- _WHAT YOU NEED TO DO_
Return the lines of the records unchanged, starting at the line that contains "genus: Euonymus" and ending at the line that contains "genus: Cortinarius", both included.

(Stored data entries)
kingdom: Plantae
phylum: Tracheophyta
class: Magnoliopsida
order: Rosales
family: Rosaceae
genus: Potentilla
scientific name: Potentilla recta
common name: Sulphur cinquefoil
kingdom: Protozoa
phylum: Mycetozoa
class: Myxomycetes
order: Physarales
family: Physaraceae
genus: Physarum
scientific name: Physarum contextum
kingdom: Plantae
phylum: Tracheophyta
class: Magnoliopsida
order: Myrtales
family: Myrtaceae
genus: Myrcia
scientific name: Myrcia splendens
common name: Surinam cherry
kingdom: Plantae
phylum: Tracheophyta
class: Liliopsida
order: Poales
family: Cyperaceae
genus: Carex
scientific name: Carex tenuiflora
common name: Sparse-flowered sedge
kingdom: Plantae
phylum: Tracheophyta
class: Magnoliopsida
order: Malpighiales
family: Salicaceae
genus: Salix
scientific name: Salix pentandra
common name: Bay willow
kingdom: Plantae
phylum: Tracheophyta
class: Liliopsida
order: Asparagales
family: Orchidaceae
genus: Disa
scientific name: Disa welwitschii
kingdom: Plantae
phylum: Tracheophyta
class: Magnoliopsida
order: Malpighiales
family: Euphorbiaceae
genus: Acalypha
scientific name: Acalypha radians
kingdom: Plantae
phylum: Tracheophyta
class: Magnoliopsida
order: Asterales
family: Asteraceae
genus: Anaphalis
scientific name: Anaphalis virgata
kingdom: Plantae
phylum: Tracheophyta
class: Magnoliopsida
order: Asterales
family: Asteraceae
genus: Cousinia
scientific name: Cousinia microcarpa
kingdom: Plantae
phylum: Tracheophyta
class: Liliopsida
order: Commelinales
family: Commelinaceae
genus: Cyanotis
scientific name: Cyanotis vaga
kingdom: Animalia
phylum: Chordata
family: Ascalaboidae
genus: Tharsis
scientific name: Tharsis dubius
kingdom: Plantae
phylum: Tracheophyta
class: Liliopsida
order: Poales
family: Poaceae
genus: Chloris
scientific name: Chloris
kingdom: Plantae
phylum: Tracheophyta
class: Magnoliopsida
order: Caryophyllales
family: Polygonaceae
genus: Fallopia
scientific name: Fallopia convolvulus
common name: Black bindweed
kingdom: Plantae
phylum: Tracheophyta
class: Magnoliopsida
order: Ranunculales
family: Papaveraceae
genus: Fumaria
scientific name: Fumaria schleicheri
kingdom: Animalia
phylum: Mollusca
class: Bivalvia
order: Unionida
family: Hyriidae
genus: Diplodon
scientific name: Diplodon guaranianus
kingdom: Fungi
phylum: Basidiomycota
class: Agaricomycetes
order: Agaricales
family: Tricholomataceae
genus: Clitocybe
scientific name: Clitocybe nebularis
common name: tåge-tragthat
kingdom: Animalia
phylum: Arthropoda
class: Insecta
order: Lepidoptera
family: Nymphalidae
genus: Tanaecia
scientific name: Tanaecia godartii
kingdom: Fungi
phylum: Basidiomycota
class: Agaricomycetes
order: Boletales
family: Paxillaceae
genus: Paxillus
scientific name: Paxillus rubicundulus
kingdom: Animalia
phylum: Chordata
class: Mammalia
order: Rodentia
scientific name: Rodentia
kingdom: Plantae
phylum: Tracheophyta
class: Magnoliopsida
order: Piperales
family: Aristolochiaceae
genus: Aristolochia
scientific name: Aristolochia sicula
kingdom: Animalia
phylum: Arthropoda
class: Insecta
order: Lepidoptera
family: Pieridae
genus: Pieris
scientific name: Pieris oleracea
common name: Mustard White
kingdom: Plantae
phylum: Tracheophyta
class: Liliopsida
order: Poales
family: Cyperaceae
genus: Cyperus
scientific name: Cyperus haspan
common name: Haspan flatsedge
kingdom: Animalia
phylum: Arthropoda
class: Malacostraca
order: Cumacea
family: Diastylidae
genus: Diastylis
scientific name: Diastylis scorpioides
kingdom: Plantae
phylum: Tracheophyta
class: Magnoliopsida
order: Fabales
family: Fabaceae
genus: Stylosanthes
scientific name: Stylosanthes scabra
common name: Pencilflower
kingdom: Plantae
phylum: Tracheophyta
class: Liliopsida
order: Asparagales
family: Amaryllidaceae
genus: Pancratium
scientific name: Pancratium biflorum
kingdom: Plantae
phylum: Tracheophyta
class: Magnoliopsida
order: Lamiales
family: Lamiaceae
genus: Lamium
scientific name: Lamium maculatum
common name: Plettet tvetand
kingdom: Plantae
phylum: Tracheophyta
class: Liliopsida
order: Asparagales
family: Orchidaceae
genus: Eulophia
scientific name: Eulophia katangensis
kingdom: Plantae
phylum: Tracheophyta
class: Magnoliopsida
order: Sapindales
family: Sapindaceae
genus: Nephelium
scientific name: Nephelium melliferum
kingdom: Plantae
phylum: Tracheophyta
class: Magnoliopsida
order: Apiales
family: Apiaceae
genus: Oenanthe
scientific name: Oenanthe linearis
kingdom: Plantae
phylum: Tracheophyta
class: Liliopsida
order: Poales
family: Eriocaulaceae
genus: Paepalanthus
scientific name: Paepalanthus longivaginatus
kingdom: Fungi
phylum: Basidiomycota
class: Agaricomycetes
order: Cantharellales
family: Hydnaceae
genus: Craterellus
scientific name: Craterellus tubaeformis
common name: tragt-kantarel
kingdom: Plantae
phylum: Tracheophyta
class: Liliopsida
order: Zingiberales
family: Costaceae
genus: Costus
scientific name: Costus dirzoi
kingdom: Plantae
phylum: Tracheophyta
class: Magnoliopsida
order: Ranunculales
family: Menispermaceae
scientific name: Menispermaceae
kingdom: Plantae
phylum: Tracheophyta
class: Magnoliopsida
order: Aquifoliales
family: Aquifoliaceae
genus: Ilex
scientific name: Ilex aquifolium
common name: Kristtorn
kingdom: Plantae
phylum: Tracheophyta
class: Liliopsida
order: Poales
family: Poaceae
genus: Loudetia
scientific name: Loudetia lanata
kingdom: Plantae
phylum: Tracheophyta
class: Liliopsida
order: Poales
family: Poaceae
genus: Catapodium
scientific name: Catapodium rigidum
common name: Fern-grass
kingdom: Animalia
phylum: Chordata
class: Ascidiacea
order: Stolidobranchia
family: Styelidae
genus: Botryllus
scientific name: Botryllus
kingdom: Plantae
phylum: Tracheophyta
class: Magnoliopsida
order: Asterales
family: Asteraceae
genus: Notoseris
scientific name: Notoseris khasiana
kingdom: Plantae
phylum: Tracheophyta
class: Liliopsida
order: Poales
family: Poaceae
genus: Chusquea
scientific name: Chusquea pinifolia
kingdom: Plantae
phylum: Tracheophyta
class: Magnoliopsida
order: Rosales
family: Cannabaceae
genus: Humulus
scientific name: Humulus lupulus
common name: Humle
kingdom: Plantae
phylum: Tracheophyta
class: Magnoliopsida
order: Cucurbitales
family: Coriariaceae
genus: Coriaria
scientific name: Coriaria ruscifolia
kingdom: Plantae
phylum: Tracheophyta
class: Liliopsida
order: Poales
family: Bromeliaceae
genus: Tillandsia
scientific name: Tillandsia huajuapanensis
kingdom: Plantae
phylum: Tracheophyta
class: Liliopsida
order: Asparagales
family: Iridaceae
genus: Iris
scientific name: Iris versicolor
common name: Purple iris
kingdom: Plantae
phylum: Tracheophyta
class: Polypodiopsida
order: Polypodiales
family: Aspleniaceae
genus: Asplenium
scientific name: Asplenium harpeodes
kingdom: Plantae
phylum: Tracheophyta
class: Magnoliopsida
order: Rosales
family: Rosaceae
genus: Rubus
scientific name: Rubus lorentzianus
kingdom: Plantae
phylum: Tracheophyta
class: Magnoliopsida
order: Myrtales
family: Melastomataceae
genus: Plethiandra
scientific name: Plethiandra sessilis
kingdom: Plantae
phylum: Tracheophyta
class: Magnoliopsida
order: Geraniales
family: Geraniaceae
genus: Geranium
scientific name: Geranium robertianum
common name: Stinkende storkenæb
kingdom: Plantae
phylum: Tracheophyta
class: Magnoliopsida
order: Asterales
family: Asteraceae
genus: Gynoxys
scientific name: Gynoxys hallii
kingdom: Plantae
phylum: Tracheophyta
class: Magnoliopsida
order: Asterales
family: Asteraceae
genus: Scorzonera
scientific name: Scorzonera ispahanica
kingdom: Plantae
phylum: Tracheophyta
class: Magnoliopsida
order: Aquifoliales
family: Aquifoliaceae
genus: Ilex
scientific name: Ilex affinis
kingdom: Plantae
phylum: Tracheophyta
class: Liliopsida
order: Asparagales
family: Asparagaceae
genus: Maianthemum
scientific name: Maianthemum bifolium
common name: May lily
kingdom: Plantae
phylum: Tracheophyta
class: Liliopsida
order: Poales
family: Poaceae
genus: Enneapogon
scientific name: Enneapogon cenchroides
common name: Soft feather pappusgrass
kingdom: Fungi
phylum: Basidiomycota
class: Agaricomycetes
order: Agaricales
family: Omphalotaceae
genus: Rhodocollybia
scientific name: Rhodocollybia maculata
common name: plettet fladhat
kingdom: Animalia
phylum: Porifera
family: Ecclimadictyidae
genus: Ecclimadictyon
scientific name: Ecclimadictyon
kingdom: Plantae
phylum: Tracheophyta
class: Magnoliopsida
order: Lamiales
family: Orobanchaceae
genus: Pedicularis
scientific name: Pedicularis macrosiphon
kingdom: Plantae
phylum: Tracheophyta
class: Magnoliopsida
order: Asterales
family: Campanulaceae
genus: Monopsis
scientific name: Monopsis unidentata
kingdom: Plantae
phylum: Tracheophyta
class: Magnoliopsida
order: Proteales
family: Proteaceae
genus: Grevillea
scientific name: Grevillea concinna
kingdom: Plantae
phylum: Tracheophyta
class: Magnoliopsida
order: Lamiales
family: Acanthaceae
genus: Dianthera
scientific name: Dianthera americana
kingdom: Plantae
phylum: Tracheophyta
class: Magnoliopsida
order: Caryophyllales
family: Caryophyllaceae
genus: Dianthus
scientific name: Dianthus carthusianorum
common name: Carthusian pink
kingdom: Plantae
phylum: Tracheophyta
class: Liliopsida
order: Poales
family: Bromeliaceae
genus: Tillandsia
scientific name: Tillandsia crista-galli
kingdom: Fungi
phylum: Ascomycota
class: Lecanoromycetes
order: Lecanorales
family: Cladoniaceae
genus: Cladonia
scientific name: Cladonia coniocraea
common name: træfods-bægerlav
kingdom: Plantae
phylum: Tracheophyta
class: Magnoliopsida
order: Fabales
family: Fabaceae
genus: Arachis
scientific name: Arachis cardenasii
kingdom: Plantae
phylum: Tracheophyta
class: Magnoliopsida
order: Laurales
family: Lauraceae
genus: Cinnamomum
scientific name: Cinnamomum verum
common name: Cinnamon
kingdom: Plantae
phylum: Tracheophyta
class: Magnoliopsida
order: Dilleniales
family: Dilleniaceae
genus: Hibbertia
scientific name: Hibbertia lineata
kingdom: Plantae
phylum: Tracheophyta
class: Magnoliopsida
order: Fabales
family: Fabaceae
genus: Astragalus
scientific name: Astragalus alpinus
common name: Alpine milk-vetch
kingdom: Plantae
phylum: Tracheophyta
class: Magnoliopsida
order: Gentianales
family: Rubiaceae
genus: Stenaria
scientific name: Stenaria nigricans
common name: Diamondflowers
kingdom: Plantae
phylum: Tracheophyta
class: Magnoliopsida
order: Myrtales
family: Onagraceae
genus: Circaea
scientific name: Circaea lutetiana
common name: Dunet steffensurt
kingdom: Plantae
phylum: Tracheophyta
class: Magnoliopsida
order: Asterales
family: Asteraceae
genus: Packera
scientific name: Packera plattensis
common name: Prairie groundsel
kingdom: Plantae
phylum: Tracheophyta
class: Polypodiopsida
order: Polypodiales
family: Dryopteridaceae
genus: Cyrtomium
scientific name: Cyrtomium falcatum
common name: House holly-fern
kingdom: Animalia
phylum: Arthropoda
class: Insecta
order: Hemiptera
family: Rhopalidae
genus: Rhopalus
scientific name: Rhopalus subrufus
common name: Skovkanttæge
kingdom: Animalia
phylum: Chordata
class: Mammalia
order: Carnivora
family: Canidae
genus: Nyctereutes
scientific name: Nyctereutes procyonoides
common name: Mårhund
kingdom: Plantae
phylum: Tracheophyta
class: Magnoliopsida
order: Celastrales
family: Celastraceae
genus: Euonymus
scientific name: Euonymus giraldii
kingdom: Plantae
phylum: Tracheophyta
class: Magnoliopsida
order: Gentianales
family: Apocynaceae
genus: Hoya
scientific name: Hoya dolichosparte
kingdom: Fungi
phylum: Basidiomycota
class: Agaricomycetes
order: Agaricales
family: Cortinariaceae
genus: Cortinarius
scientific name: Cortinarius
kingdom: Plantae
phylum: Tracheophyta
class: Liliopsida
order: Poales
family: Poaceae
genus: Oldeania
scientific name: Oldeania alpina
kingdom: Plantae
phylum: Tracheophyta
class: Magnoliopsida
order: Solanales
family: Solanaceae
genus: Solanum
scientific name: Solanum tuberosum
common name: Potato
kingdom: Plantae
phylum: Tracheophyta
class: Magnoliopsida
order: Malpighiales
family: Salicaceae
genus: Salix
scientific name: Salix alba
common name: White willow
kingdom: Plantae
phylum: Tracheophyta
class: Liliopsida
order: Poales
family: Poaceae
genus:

- _SOLUTION BELOW_
genus: Euonymus
scientific name: Euonymus giraldii
kingdom: Plantae
phylum: Tracheophyta
class: Magnoliopsida
order: Gentianales
family: Apocynaceae
genus: Hoya
scientific name: Hoya dolichosparte
kingdom: Fungi
phylum: Basidiomycota
class: Agaricomycetes
order: Agaricales
family: Cortinariaceae
genus: Cortinarius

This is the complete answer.